▸ Data shown:

# # # # #

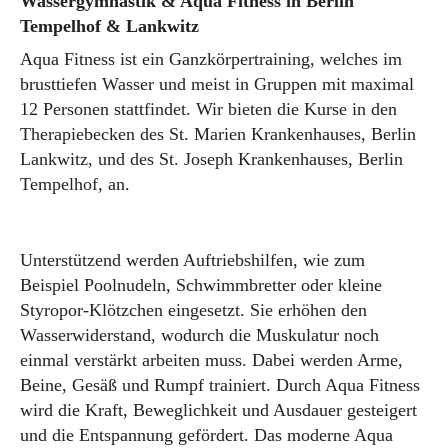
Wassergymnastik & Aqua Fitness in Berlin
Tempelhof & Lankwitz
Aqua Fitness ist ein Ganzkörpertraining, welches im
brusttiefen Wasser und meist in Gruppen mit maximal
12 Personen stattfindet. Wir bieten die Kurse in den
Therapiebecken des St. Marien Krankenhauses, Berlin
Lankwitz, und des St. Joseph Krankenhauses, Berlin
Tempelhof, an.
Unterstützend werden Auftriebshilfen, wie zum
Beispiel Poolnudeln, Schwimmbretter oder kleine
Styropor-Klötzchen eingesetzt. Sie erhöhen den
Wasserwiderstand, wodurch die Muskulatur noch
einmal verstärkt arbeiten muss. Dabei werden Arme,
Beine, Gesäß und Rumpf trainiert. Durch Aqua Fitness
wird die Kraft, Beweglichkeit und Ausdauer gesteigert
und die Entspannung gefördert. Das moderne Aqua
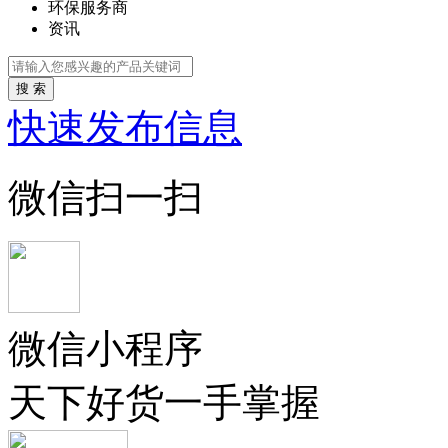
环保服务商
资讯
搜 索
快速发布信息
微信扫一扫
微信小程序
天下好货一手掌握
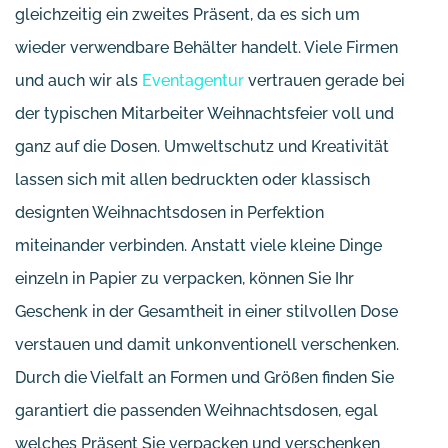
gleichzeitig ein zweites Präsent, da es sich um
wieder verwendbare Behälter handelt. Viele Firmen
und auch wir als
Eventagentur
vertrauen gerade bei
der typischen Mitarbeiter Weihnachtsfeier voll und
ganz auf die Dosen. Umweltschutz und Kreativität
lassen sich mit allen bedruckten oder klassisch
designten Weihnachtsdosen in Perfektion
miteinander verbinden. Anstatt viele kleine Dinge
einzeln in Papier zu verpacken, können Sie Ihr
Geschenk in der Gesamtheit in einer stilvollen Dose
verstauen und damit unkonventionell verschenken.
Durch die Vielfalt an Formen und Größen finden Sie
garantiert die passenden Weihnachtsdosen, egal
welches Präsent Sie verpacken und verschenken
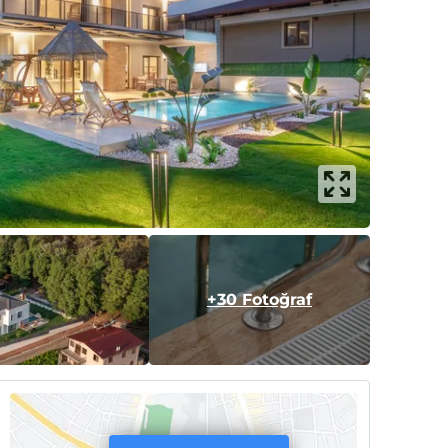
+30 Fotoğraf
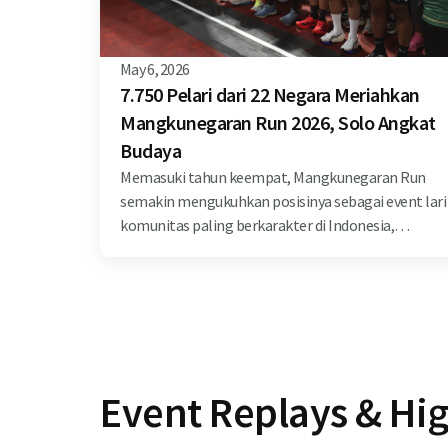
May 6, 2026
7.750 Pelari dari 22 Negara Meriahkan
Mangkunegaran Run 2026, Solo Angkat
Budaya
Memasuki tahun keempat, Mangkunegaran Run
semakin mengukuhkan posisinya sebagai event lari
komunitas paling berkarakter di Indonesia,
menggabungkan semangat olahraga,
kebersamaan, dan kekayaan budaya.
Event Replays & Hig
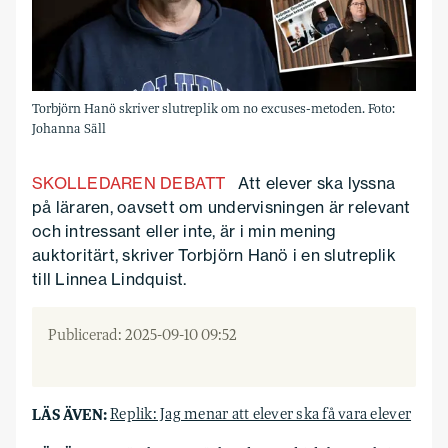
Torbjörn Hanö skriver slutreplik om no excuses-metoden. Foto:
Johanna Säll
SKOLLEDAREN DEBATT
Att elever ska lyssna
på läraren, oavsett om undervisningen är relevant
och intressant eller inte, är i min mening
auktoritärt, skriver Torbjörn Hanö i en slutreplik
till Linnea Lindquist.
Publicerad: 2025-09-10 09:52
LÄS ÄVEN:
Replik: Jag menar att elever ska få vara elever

# # # # #

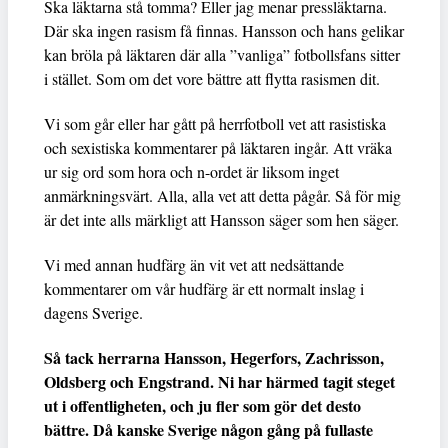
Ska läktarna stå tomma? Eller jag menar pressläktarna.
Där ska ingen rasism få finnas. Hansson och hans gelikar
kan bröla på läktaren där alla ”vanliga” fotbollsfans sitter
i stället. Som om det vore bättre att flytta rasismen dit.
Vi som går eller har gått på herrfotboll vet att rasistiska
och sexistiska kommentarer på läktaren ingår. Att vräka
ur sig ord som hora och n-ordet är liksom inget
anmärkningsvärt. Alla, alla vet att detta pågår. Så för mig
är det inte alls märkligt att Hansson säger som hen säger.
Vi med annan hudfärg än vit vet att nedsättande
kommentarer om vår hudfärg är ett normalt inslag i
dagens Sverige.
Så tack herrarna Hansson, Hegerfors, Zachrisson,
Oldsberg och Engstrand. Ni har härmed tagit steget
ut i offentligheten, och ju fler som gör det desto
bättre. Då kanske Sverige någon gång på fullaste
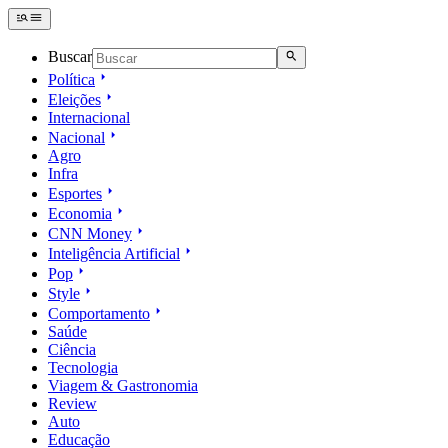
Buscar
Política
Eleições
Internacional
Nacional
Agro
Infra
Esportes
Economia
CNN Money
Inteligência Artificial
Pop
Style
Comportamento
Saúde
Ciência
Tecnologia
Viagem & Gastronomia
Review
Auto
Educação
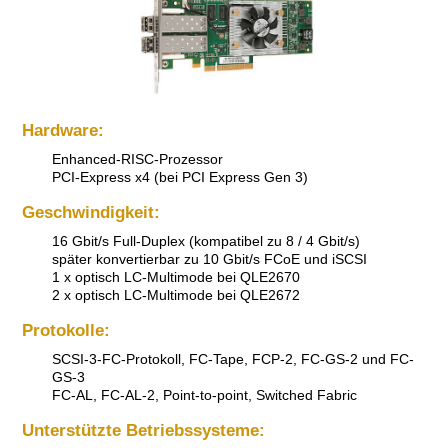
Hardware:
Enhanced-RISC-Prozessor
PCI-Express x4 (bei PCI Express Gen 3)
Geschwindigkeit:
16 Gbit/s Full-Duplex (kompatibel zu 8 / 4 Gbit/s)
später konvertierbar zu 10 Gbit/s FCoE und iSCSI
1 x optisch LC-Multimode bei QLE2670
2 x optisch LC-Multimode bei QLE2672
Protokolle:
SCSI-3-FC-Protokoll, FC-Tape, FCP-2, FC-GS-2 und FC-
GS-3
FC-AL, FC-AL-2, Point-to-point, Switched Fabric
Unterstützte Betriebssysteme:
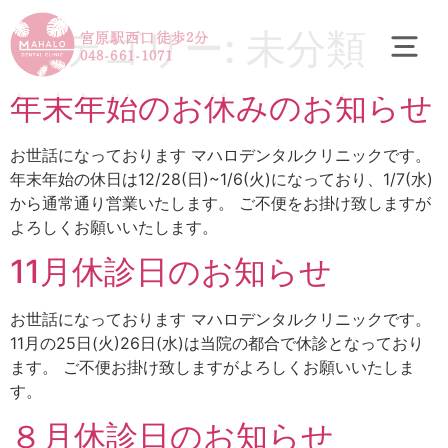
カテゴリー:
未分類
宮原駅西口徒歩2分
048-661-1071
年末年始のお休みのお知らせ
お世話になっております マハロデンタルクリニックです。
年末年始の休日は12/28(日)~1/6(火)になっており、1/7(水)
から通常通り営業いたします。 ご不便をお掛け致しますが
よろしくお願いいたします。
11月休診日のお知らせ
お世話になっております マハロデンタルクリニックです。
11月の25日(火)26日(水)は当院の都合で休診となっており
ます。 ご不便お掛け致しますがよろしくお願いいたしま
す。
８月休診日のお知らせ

# # # # #

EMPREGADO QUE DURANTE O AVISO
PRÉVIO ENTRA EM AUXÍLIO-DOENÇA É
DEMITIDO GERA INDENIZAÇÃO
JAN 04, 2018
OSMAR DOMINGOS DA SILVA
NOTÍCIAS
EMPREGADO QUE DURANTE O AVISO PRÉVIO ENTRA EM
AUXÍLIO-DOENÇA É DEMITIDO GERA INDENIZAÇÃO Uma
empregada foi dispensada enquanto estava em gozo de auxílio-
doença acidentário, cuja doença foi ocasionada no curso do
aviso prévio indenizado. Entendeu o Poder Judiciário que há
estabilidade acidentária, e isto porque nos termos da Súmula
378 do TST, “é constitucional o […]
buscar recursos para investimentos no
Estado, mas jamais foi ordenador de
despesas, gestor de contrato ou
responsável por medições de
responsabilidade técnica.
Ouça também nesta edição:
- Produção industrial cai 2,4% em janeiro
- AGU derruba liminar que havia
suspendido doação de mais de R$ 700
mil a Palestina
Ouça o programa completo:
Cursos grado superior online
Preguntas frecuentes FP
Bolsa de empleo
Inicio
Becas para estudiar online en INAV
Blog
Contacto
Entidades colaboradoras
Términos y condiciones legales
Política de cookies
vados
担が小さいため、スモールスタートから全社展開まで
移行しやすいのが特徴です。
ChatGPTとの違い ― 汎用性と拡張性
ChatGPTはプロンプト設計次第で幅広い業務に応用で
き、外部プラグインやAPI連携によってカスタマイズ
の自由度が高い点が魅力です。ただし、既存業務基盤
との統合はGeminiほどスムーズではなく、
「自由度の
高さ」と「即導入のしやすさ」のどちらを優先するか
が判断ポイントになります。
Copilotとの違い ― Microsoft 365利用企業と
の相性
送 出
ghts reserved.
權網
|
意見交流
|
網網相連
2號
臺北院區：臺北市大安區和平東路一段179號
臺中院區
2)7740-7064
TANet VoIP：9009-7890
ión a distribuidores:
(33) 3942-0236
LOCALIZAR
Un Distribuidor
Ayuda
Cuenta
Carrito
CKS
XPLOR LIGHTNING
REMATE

# # # # #

▸ Your assignment:
Lines to set down from above: the line with "Wassergymnastik & Aqua Fitness in Berlin", the line with "Unterstützend werden Auftriebshilfen, wie zum", and every line between, each exactly as written.

▸ Answer area:
Wassergymnastik & Aqua Fitness in Berlin
Tempelhof & Lankwitz
Aqua Fitness ist ein Ganzkörpertraining, welches im
brusttiefen Wasser und meist in Gruppen mit maximal
12 Personen stattfindet. Wir bieten die Kurse in den
Therapiebecken des St. Marien Krankenhauses, Berlin
Lankwitz, und des St. Joseph Krankenhauses, Berlin
Tempelhof, an.
Unterstützend werden Auftriebshilfen, wie zum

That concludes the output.